OK, I’m paraphrasing a bit. I’m fairly certain motivational speaker and podcaster Mel Robbins, who wrote a whole book on the Let Them Theory, never uses the term “miserable existence,” but you get the idea.
To be clear, I haven’t read the book. Self-help isn’t exactly my genre, not because I believe I’m an ideal human, but because I can’t stomach all that best-self bullshit from “certified life coaches,” Really? Who accredits THAT curriculum?
I have a serious problem with any advice that tells poor, hard-working people that if they can dream it, they can achieve it. Please.
I can imagine telling a Key West Realtor and a mortgage broker just how hard I’ve been dreaming about that walled estate on Washington Street. I’m sure they’ll get the paperwork started right away.
But back to the Let Them Theory. It aims to help people realize, as Robbins writes, “Adults are allowed to think whatever they want. So are you.” Their thoughts, beliefs and actions rarely affect as much as we like to think they do, and she advises, as a technique, to “let them” do what they will, and then “let me” decide how I respond. We can’t control other people, but we can control our responses to that person.
Someone doesn’t like me? That’s on them. My response? “They’re dead to me.” My life is pretty full and fulfilling without them.
The Let Them Theory considers an example when friends go to brunch without inviting you: Let Them. Their brunch doesn’t affect your life as much as you’d like to think it does.
One can’t consider the brunch example without recalling the famous Seinfeld episode from season 5, when Jerry’s new girlfriend doesn’t like George Costanza.
“What difference does it make? Who cares if she doesn’t like you? Does everybody in the world have to like you?” George’s date asks.
“YES. Yes, everybody has to like me,” he declares. “I must be liked.”
Me? Not so much. I’m OK with people not liking me. There’s plenty of people I don’t like. In fact I have a list. My good friend Rob O’Neal and I have been curating, editing and updating our list since 1998. In fact, just a month or two ago, I texted Rob: “I’m at an event. Remind me why we can’t stand so-and-so.”

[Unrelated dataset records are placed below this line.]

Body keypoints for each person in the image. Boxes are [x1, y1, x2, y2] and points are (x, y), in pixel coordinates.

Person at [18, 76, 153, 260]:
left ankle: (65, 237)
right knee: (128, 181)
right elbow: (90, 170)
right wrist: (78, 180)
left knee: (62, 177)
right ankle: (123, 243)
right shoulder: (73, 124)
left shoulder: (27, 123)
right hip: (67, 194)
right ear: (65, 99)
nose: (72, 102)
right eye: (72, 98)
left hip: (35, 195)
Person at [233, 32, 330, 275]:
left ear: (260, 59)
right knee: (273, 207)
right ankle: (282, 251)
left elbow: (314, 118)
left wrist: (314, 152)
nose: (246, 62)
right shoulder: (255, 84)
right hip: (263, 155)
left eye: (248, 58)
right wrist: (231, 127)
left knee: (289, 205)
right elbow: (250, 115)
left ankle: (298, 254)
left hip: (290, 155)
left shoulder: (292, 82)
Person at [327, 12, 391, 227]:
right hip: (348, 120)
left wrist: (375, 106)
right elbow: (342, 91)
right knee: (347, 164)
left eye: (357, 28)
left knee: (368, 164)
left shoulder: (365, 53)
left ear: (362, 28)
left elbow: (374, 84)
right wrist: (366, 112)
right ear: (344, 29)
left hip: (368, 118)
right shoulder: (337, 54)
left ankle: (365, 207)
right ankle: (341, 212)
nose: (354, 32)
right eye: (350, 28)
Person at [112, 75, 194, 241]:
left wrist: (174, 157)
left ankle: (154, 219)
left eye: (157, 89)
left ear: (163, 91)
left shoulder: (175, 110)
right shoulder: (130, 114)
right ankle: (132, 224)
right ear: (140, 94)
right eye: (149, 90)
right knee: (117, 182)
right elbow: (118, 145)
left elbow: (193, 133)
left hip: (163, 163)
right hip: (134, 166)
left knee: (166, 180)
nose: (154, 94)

When neither of us could recall the details of that decades-old dispute, we agreed to remove that name from our list. (We’re nothing if not diplomatic. Just call us fair and balanced.)
Someone else believes the Earth is flat and vaccines are poison? Let them. I’m already vaccinated; no skin off my back — and I’ve been on boats that have voyaged far beyond the three-mile distance to the horizon. I’ll watch your crazy from afar, ya freak.

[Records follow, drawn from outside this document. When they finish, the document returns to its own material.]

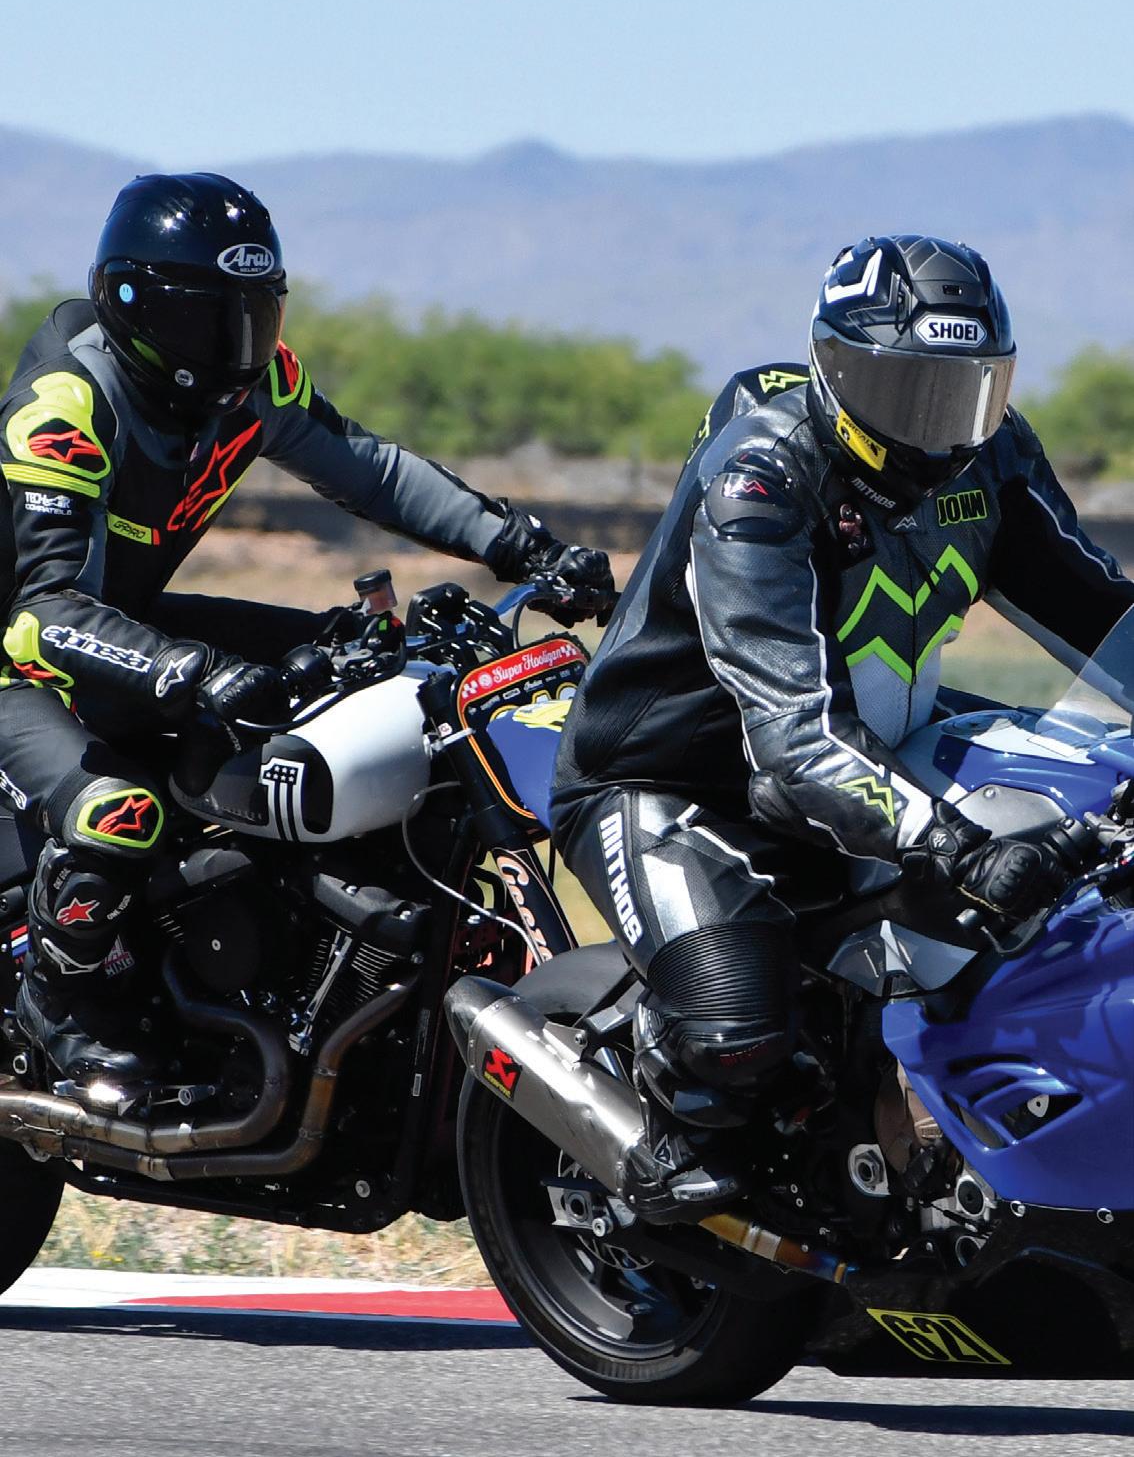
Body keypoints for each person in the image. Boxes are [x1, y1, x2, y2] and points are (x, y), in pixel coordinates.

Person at [551, 234, 1134, 1222]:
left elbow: (1104, 617)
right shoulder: (763, 479)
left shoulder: (993, 456)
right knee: (736, 1040)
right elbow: (792, 736)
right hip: (682, 780)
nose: (939, 431)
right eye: (910, 393)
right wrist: (955, 845)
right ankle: (654, 1105)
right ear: (836, 368)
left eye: (965, 395)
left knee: (1074, 871)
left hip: (879, 745)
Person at [0, 171, 613, 1097]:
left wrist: (524, 545)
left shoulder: (258, 386)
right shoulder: (65, 408)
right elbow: (42, 613)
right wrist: (190, 671)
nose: (236, 345)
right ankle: (65, 1004)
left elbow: (371, 470)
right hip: (25, 655)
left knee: (361, 669)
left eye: (253, 315)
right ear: (131, 305)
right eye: (207, 318)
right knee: (116, 816)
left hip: (125, 626)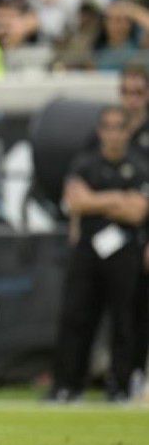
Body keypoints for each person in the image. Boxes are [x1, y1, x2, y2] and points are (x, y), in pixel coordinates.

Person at [49, 107, 149, 403]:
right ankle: (67, 386)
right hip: (88, 249)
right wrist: (118, 198)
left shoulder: (140, 165)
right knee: (76, 316)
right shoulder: (85, 162)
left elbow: (138, 211)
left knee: (124, 320)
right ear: (100, 131)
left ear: (126, 132)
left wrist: (95, 199)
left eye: (119, 127)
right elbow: (75, 202)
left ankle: (120, 386)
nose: (113, 133)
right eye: (108, 127)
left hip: (126, 252)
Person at [121, 66, 149, 398]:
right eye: (126, 92)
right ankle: (127, 379)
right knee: (126, 313)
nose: (131, 100)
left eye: (137, 92)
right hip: (118, 240)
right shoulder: (108, 128)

All that said, there was an incident recently.
It happened in the McDonald’s drive-through line, six minutes before the rigid 10:30 a.m. breakfast cutoff.
For the uninitiated, our McDonald’s has two drive-through lanes that merge into one. The merge is always cordial and conflict-free — because normal people know to pull forward as soon as our business at the speaker is concluded. The fact that the driver in the other lane had reached her speaker first is irrelevant. Having pre-ordered my breakfast on the mobile app, she was still shouting about hashbrowns while I started to ease toward the window.
That’s when it all fell apart. The woman lost her mind and lurched her car around the bend to get in front of me, spitting “I was here FIRST,” through her open window.
“That’s not how it works,” I said, shaking my head, then yelling. “I hope you get the wrong food.”
I slid into line behind her, then watched delightedly as she was told to go park in a designated spot to WAIT for someone to bring out her food. It was perfect. And while I’m not proud of this next part, I even circled the parking lot to drive past her parked car and wave my completed order triumphantly.
I could have jumped out of my car like a lunatic when she cut me off. I could have lost my mind. But instead, I sat back and, well, let her lose hers.
But don’t get me wrong. She’s of course dead to me.